Coronavirus traces found in Massachusetts wastewater at levels far higher than expected

Coronavirus was detected in Massachusetts sewage at higher levels than expected, suggesting there are many more undiagnosed patients than previously known, according to a new study. Researchers from biotech startup Biobot Analytics collected samples from a wastewater facility for an unnamed metropolitan area in late March, according to a report Tuesday on medRxiv. Eric Alm, one of the authors of the study, which has not yet been peer reviewed, stressed that the public is not at risk of contracting the virus from particles in the wastewater, but they may have the potential to indicate how widespread the virus has become, Newsweek reported. “Even if those viral particles are no longer active or capable of infecting humans, they may still carry genetic material that can be detected using an approach called PCR (polymerase chain reaction), which amplifies the genetic signal many orders of magnitude, creating billions of copies of the genome for each starting virus,” Alm told the outlet.

The researchers, along with a team from Massachusetts Institute of Technology, Harvard, and Brigham and Women’s Hospital, analyzed the samples and found the number of coronavirus particles equated with 2,300 people being infected with the virus.The researchers shared their findings with local health officials, who said it was plausible there were hundreds of undetected cases. “They could believe that [our] numbers could be correct and not out of the realm of possibility,” Matus told the outlet.

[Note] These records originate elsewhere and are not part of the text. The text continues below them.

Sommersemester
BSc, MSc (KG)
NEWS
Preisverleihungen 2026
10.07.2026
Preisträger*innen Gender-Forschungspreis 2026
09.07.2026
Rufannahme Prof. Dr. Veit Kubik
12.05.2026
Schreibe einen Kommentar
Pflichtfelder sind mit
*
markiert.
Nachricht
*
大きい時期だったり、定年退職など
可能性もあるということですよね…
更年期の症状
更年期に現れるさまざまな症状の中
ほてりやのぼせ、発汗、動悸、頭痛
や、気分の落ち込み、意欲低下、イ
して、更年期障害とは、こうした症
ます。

Antibody tests key to ending COVID-19 lockdowns

Paris (AFP) – It’s the key that opens to door from total lockdown: serologic testing, which will show definitively who has contracted COVID-19 and is in theory safe to return to work. “Everyone’s waiting for serologic testing, the whole world,” said France’s Health Minister Olivier Veran. He said that the global research community was focussing on ways of perfecting the tests, which measure viral antibodies in a person’s blood that signal immunity. Veran said that mass production of the tests could start within weeks. “It’s a huge factor, especially when we’re trying to reduce confinement,” he said. The World Health Organization said that serologic tests were still being developed but were yet to be properly evaluated. Current diagnostic tests, known as RT-PCR, are invasive and use genetic analysis to see if a person is actively infected. Serologic testing, which only requires a drop of blood to conduct, focuses instead on finding virus antibodies, the presence of which indicates that an individual has had COVID-19 and is now likely immune.

“Antibodies are one of the key immune response components. They start to be detectable around a week after initial infection,” said Andrew Preston, a reader in Microbial Pathogenesis at the University of Bath.

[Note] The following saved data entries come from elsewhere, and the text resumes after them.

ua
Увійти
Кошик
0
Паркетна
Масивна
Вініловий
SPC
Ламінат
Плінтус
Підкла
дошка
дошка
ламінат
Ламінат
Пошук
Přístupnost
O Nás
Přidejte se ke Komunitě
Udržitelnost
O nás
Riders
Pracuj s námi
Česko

There are two types of antibodies associated with the COVID-19 immune response: IgM, which the body produces in the early stages of viral response, and IgG, which arrive later on during infection. The tests being developed can identify both antibodies, key hallmarks of a patient’s auto-immune response to the virus. “Thus there is great interest in the use of an antibody test to indicate immunity against disease for use in the lifting of lockdown restrictions,” said Preston. Antibody testing is so crucial because of the large proportion of people with COVID-19 infections who may not show symptoms but can still pass the virus on to others. Such tests already exist for other illnesses. And once they are perfected for the novel coronavirus the results can be analysed in labs using existing hardware.